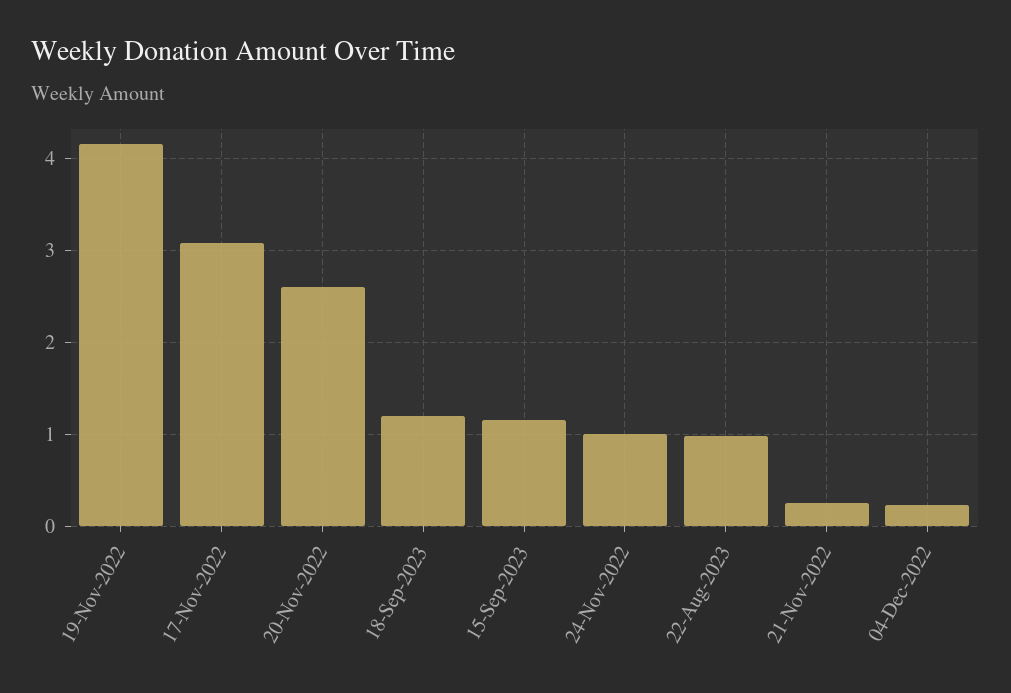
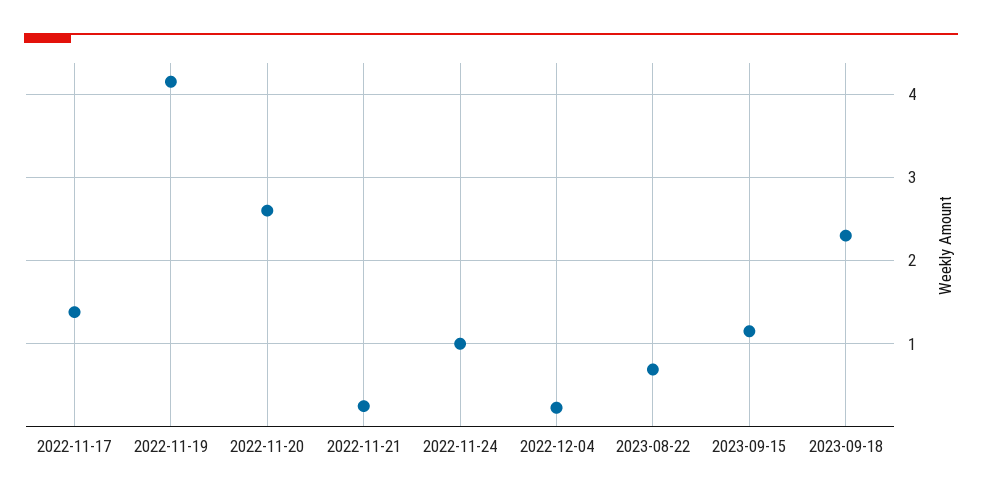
  {
    "19-Nov-2022": 4.2,
-   "17-Nov-2022": 3.1,
+   "17-Nov-2022": 1.4,
    "20-Nov-2022": 2.6,
-   "18-Sep-2023": 1.2,
+   "18-Sep-2023": 2.3,
    "15-Sep-2023": 1.2,
    "24-Nov-2022": 1,
-   "22-Aug-2023": 1,
+   "22-Aug-2023": 0.7,
    "21-Nov-2022": 0.3,
    "04-Dec-2022": 0.2
  }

* * * * *

■ Task requirements
Would you write out every record word for word, leaving no picture in?

■ Response to this exercise
  {
    "19-Nov-2022": 4.2,
-   "17-Nov-2022": 3.1,
+   "17-Nov-2022": 1.4,
    "20-Nov-2022": 2.6,
-   "18-Sep-2023": 1.2,
+   "18-Sep-2023": 2.3,
    "15-Sep-2023": 1.2,
    "24-Nov-2022": 1,
-   "22-Aug-2023": 1,
+   "22-Aug-2023": 0.7,
    "21-Nov-2022": 0.3,
    "04-Dec-2022": 0.2
  }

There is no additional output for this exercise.